Les disparus
Panique,
peur, tension.
Malcia a dit, Tous les ans, il doit présenter ce certificat
pour prouver qu'il est en vie !
Matt a fait un grand sourire et dit, Demande-lui comment il
prouve qu'il est en vie !
Tout le monde a ri, mais derrière la plaisanterie rôdait une
histoire sinistre et compliquée, et nous le savions tous. Peu après, Shumek,
âgé de quatre-vingt-neuf ans, nous a emmenés dans sa voiture pour voir le
magasin de chaussures que Malcia et lui avaient ouvert en 1950, et Matt a
commencé à prendre des photos.
La tristesse pesait toujours, deux jours plus tard, quand
nous sommes allés à Haïfa pour prendre des photos de Josef Adler.

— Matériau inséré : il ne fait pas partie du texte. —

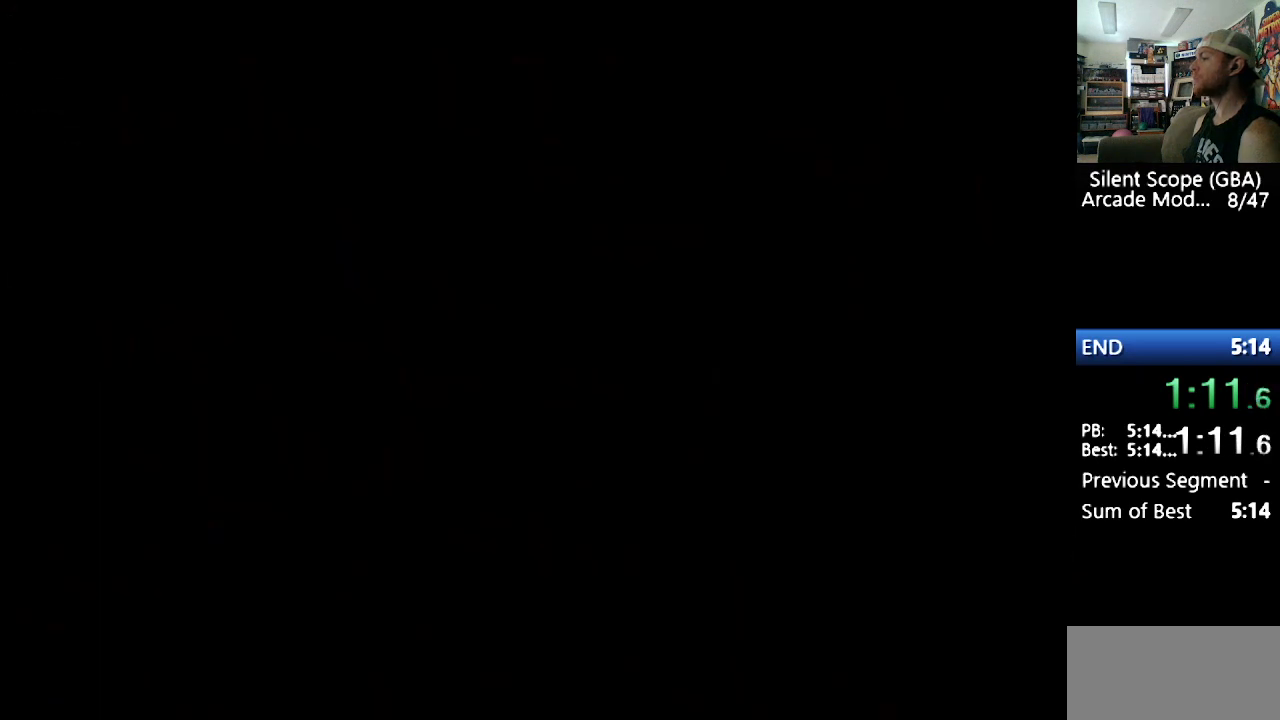
{"buttons": [], "events": [[450, "B", "down"], [500, "B", "up"]]}
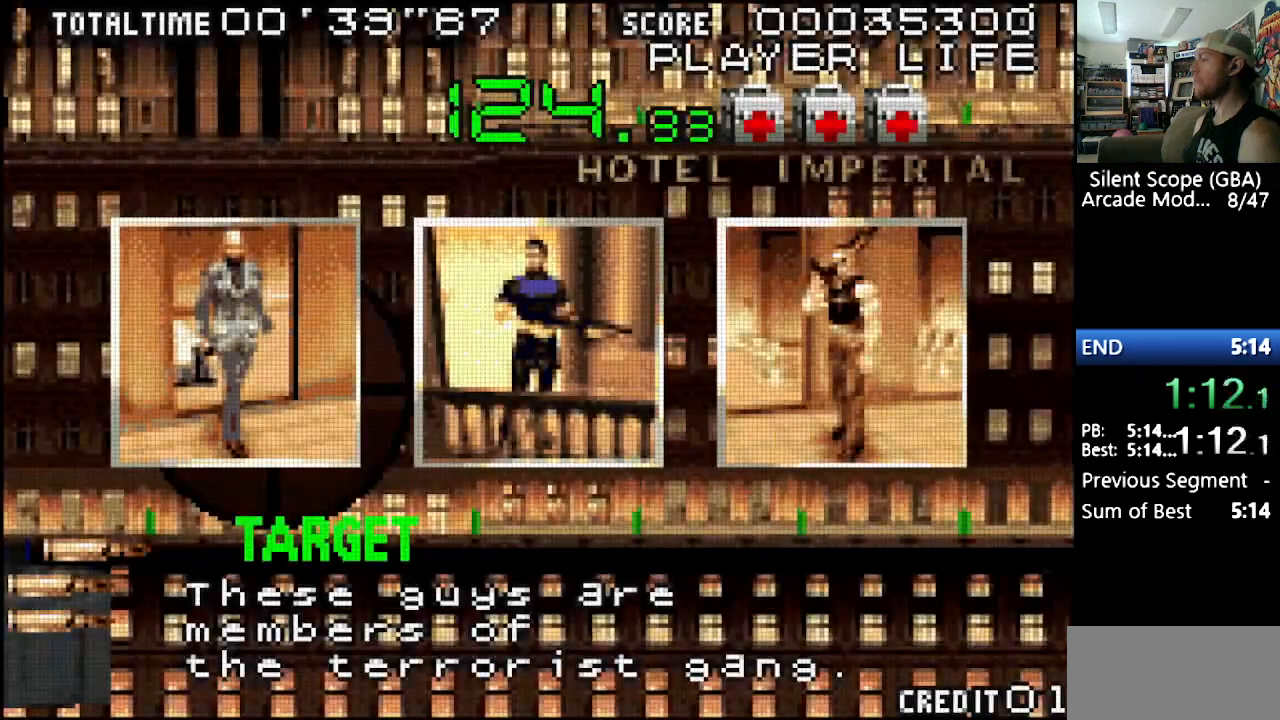
{"buttons": ["B"], "events": [[67, "B", "down"], [150, "B", "up"], [233, "B", "down"], [300, "B", "up"], [383, "B", "down"], [450, "B", "up"], [483, "B", "down"]]}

Nous avions passé la première moitié de ce samedi chez
Elkana pour une autre réunion familiale gigantesque, un déjeuner auquel un plus
grand nombre encore que la dernière fois, semblait-il, de cousins germains, de
cousins au deuxième et troisième degré, avaient pu venir. Cette fois, la sœur
d'Elkana, Bruria, était venue de Haïfa. C'était une femme à la charpente
délicate, aux cheveux noirs coupés à la page. Elle avait apporté l'album de
photos légendaire de sa mère, celui à propos duquel, trente ans plus tôt,
pendant le voyage de mes parents en Israël, ma mère en pleurs s'était exclamée, Oh, Daniel, tu devrais voir les photos que possède Tante Miriam, la photo de
mariage de Tante Jeanette, sa robe est entièrement en dentelle ! Mais
maintenant, assis dans la salle de séjour d'Elkana, en regardant enfin l'objet
de légende, je me rendais compte que chaque photo – ou presque – qui
s'y trouvait, à l'exception de cette photo de mariage (qui, naturellement, ne
pouvait pas suggérer les tragédies et les drames qui avaient conduit à ce
mariage-là), était un double d'une photo que nous avions déjà à New York. Il
était évident que Shmiel avait envoyé à tous ses parents des copies des
différentes photos de sa famille tout au long de ces années, exactement comme
mes frères, ma sœur et moi le faisons aujourd'hui. A cette déception s'ajoutait
la consternation que j'ai ressentie en passant en revue un certain nombre de
photos anciennes, rognées, que je ne reconnaissais pas, sans la moindre légende
ou inscription, dont une très ancienne d'un homme à l'allure edwardienne qui,
ai-je pensé follement, pouvait être mon arrière-grand-père Elkune Jäger. Quand
j'ai montré ces images mystérieuses à Bruria, dont l'anglais était aussi limité
que mon hébreu pour la conversation, elle a secoué la tête tristement et haussé
légèrement les épaules. Tous ceux-là, me suis-je dit, en regardant ces visages
muets, tous ceux-là sont absolument perdus, impossibles à connaître.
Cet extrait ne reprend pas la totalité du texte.